-- Available data follows --

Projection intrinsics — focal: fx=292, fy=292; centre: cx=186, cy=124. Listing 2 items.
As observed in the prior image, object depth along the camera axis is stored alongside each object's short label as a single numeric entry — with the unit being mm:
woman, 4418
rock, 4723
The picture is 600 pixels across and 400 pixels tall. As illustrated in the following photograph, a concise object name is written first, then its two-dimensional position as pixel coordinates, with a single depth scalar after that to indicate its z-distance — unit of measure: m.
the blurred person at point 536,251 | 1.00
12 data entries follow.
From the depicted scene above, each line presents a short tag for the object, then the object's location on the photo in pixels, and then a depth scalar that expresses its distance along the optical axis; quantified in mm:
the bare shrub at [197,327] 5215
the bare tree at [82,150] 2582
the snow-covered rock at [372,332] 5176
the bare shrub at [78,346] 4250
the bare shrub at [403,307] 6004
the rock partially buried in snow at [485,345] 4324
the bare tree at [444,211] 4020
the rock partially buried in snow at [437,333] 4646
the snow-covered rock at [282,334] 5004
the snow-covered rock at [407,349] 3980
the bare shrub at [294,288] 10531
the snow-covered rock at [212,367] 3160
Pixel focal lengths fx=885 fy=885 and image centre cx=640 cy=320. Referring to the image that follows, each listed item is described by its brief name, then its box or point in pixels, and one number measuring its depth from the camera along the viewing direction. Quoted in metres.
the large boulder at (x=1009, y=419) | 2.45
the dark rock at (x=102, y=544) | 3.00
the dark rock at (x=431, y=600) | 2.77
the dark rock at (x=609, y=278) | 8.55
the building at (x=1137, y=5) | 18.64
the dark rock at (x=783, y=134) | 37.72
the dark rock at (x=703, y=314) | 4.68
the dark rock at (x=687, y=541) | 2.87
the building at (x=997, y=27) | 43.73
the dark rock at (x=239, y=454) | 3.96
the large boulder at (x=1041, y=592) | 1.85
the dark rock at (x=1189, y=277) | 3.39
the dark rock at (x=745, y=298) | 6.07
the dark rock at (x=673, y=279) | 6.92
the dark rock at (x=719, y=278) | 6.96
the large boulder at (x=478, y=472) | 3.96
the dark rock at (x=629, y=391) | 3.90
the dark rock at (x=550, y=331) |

-- Available data concluded --

**Try it**
Each line above with the word "buried" needs to be copied.

**Solution to this exercise**
the rock partially buried in snow at [485,345] 4324
the rock partially buried in snow at [437,333] 4646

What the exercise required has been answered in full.